Beispiel: Eine Frau, die im Meeting klare Entscheidungen trifft, wird als „unsympathisch“ bezeichnet, während der männliche Kollege dafür gelobt wird.
10. Performance Bias
Leistungen werden je nach Geschlecht unterschiedlich bewertet.
Beispiel: Die gleiche Präsentation wird beim Mann als „strategisch“ und bei der Frau als „okay“ bewertet.
11. Attribution Bias
Erfolge und Fehler werden je nach Geschlecht unterschiedlich begründet.

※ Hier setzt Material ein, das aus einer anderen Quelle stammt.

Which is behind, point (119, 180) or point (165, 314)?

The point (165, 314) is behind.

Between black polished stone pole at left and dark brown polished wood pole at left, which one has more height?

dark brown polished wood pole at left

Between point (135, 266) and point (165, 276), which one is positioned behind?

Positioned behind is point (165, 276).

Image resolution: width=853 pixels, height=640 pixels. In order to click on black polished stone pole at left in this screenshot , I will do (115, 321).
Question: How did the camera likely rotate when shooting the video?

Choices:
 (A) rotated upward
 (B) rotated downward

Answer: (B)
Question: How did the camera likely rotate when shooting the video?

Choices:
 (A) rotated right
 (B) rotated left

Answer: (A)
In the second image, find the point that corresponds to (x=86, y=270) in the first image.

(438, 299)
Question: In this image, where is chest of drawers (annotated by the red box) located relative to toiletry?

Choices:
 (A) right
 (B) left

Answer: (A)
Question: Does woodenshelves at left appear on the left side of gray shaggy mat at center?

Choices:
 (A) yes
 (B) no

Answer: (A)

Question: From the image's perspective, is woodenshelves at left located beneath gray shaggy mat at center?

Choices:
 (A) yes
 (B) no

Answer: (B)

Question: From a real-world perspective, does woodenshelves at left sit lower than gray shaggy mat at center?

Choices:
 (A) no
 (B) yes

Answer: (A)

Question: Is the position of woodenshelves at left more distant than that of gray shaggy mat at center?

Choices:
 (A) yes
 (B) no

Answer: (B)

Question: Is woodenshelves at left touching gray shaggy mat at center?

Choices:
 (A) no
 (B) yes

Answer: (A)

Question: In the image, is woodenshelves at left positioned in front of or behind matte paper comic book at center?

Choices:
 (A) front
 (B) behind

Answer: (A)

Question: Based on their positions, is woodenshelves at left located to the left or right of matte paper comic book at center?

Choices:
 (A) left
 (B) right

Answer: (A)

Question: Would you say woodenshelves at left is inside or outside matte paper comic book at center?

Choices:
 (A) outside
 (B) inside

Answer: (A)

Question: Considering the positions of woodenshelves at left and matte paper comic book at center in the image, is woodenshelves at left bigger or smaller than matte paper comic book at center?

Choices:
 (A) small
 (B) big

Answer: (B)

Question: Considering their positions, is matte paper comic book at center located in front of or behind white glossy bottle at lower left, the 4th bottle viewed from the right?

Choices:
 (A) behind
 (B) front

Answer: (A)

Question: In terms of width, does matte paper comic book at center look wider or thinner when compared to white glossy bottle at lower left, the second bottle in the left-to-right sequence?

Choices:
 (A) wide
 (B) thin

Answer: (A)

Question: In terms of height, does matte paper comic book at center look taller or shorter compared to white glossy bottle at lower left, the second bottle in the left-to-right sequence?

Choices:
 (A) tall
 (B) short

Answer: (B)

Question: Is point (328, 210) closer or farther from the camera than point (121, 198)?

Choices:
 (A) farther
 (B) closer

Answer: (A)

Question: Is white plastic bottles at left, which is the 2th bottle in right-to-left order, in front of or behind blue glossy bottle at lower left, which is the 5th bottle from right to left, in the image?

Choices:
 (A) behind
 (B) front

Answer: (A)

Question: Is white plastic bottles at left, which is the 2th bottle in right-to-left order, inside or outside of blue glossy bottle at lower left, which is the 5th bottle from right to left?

Beispiel: Der Erfolg einer Frau wird auf Glück zurückgeführt, der eines Mannes auf Können.
12. Prove-it-again Bias
Frauen müssen ihre Fähigkeiten häufiger unter Beweis stellen.
Beispiel: Eine Frau muss mehrfach gute Ergebnisse vorlegen, während ein Mann für ein einmaliges gutes Ergebnis bereits Anerkennung bekommt.
13. Benevolent Sexism
Wohlwollender Sexismus wirkt freundlich, stellt Frauen aber als hilfsbedürftig dar.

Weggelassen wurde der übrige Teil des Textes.